[Recorded data]
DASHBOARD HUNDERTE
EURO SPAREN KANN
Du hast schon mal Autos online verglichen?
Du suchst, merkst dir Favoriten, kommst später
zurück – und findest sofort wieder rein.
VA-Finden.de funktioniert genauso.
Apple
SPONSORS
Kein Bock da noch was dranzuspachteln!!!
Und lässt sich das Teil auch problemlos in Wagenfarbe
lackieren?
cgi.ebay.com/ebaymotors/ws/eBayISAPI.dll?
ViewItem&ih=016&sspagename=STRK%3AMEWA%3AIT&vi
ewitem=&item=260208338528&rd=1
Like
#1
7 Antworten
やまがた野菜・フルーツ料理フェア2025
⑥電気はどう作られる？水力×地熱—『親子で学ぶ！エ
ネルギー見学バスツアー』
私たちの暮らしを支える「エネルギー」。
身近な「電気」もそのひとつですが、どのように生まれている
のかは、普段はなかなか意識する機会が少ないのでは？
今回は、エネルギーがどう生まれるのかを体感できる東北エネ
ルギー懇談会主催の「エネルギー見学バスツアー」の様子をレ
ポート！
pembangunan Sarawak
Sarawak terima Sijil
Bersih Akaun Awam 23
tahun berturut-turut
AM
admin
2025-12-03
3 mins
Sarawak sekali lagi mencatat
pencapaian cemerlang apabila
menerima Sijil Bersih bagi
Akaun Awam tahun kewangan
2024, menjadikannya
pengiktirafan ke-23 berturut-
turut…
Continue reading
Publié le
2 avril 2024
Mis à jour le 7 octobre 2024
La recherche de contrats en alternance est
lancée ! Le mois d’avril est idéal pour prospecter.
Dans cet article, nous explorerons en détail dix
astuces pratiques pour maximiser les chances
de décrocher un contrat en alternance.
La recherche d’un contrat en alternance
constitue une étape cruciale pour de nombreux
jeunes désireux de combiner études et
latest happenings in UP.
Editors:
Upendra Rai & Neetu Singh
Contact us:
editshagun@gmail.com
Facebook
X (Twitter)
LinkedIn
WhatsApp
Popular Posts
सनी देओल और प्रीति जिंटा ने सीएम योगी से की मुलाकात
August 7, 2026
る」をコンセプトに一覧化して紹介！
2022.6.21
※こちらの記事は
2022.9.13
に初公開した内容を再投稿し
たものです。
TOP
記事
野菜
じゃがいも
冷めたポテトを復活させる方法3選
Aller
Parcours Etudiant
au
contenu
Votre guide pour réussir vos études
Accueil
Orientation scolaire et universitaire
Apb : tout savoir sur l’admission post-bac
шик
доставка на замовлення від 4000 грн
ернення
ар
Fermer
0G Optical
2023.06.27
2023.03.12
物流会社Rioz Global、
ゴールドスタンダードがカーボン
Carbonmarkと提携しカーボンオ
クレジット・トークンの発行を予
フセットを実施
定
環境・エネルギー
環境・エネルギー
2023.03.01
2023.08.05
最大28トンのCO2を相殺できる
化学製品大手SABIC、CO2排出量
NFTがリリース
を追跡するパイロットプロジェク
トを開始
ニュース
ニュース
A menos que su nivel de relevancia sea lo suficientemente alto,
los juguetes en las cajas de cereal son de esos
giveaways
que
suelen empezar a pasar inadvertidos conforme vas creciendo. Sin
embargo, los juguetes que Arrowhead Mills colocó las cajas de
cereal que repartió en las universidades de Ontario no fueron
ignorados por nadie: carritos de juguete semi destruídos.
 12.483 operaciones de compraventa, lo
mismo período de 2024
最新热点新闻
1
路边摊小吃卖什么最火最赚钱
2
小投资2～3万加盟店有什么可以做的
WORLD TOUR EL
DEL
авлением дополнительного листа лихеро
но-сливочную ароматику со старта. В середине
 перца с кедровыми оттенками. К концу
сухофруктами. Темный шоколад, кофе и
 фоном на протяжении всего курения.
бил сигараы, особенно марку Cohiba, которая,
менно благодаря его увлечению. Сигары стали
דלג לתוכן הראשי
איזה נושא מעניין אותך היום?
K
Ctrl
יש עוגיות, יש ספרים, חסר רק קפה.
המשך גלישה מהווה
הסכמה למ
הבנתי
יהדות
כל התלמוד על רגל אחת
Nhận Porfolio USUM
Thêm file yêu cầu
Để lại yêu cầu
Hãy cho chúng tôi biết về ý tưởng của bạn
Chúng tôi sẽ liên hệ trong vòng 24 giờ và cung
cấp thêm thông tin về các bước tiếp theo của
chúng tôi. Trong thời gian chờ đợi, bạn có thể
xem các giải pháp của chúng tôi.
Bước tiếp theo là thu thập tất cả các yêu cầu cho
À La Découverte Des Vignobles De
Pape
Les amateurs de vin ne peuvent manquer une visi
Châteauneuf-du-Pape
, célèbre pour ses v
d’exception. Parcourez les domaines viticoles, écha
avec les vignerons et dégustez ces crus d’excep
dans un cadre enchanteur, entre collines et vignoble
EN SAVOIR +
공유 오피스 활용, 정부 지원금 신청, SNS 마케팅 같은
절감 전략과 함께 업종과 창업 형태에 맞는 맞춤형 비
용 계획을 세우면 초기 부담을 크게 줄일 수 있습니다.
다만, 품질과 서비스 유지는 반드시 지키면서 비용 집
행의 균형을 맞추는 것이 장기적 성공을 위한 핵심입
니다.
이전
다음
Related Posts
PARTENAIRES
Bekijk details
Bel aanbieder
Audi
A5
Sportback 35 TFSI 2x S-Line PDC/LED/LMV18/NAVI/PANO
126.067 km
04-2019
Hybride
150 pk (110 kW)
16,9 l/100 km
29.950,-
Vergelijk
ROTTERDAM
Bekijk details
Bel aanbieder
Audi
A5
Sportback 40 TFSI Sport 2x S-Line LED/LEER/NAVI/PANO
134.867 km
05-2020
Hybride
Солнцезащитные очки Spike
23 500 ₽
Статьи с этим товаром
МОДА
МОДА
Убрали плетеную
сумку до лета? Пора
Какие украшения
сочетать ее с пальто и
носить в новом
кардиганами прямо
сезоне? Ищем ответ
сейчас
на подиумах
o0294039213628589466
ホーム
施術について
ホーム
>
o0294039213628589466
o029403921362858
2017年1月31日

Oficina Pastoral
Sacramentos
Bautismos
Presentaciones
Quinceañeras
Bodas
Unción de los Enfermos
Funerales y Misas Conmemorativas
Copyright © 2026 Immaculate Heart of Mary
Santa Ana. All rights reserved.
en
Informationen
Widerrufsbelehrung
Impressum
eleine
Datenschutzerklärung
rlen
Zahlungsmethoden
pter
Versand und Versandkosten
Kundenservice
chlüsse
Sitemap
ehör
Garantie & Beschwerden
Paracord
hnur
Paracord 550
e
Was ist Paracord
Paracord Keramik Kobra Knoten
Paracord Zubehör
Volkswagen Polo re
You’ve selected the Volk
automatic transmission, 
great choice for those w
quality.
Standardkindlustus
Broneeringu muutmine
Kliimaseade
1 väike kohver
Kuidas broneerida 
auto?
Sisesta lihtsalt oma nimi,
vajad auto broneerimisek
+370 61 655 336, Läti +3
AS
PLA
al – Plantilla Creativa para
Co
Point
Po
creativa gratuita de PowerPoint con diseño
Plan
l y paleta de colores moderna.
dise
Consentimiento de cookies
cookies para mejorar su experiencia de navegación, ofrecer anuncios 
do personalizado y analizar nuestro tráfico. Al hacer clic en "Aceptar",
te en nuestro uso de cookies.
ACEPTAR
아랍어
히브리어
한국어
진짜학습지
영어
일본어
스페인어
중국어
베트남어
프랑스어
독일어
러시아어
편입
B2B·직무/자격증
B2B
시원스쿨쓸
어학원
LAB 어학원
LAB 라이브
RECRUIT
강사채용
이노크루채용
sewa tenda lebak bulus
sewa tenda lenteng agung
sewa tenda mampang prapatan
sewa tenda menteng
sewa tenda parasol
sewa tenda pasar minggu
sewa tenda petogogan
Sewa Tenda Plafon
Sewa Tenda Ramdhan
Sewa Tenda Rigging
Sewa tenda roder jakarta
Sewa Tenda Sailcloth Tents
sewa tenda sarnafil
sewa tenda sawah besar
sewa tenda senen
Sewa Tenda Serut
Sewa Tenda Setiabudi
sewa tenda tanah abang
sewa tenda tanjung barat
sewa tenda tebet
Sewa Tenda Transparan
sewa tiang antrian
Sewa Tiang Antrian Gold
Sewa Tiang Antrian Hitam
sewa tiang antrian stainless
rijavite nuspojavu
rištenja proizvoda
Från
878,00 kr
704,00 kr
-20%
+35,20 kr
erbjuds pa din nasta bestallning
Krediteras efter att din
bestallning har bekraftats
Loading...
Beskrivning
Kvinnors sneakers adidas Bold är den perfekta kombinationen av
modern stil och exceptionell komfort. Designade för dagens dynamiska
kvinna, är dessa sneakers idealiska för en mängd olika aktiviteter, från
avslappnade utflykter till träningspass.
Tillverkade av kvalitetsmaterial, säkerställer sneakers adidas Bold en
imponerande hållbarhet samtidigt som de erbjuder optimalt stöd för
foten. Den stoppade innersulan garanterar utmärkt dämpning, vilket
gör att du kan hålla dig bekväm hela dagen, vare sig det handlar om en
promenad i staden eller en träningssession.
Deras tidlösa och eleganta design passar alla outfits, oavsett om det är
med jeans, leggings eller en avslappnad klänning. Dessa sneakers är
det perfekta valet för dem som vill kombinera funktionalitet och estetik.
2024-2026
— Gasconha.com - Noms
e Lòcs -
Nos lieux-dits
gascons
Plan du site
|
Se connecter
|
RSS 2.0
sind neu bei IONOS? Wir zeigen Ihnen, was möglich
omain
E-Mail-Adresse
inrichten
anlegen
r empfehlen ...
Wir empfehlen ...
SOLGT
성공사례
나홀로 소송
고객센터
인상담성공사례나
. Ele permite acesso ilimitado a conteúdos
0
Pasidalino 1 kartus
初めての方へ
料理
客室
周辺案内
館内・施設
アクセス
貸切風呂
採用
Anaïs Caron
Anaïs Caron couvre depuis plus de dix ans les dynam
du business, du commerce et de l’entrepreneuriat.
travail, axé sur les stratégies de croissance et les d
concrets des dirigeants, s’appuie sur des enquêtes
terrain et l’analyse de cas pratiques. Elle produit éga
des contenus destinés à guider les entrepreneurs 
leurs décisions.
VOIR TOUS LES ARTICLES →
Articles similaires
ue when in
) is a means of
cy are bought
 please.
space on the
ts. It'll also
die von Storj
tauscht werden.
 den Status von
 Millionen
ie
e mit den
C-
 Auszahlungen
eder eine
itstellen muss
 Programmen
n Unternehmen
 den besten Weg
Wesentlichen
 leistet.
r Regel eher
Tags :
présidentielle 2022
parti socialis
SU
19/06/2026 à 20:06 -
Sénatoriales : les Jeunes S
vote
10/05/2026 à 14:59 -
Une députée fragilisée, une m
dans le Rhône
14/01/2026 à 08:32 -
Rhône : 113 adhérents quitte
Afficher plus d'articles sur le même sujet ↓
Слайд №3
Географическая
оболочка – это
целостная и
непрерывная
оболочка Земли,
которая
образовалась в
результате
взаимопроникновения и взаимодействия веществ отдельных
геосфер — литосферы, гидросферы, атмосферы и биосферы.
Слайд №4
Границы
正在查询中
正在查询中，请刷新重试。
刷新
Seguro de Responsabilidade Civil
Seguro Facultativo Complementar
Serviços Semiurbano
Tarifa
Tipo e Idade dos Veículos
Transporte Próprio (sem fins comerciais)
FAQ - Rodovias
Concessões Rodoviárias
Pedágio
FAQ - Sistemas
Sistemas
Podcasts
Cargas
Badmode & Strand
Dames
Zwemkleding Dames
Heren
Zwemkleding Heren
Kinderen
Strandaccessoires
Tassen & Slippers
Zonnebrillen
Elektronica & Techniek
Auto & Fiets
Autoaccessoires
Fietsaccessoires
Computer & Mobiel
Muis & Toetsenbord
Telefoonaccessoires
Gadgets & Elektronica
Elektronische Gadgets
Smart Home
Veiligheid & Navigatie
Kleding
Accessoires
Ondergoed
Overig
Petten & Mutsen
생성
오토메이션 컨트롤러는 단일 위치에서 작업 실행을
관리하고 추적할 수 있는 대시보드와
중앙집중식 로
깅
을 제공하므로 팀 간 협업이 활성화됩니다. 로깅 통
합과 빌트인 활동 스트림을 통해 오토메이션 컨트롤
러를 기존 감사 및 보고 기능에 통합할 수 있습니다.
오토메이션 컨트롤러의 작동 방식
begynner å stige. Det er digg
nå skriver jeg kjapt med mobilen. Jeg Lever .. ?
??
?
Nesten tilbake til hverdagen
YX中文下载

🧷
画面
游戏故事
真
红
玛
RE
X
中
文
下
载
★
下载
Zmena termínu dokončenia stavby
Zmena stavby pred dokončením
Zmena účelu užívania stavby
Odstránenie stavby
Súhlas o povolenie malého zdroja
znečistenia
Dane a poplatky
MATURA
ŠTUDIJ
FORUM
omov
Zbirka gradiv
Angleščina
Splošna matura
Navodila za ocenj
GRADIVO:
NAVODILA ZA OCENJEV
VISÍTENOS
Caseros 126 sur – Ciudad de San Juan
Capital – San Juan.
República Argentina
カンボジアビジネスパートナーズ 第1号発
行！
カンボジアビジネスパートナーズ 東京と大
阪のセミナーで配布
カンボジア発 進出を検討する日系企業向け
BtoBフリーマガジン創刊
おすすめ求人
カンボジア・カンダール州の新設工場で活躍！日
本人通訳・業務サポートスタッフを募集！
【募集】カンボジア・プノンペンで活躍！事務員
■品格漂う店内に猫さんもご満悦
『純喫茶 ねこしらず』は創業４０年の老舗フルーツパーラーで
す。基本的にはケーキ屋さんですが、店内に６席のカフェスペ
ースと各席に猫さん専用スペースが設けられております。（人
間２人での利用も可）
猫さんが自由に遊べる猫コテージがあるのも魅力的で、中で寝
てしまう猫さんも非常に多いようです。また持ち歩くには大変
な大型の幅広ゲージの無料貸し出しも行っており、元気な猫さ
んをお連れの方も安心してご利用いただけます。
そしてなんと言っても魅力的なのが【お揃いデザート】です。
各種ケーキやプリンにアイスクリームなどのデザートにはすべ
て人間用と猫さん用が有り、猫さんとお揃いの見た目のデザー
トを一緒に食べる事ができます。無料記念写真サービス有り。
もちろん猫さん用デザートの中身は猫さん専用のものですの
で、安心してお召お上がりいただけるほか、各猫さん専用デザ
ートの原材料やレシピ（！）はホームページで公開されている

**Directions for this task:**
Return, without any change, the lines of the records from the start through the line that contains "Akaun Awam tahun kewangan", including that line.

**Written reply:**
DASHBOARD HUNDERTE
EURO SPAREN KANN
Du hast schon mal Autos online verglichen?
Du suchst, merkst dir Favoriten, kommst später
zurück – und findest sofort wieder rein.
VA-Finden.de funktioniert genauso.
Apple
SPONSORS
Kein Bock da noch was dranzuspachteln!!!
Und lässt sich das Teil auch problemlos in Wagenfarbe
lackieren?
cgi.ebay.com/ebaymotors/ws/eBayISAPI.dll?
ViewItem&ih=016&sspagename=STRK%3AMEWA%3AIT&vi
ewitem=&item=260208338528&rd=1
Like
#1
7 Antworten
やまがた野菜・フルーツ料理フェア2025
⑥電気はどう作られる？水力×地熱—『親子で学ぶ！エ
ネルギー見学バスツアー』
私たちの暮らしを支える「エネルギー」。
身近な「電気」もそのひとつですが、どのように生まれている
のかは、普段はなかなか意識する機会が少ないのでは？
今回は、エネルギーがどう生まれるのかを体感できる東北エネ
ルギー懇談会主催の「エネルギー見学バスツアー」の様子をレ
ポート！
pembangunan Sarawak
Sarawak terima Sijil
Bersih Akaun Awam 23
tahun berturut-turut
AM
admin
2025-12-03
3 mins
Sarawak sekali lagi mencatat
pencapaian cemerlang apabila
menerima Sijil Bersih bagi
Akaun Awam tahun kewangan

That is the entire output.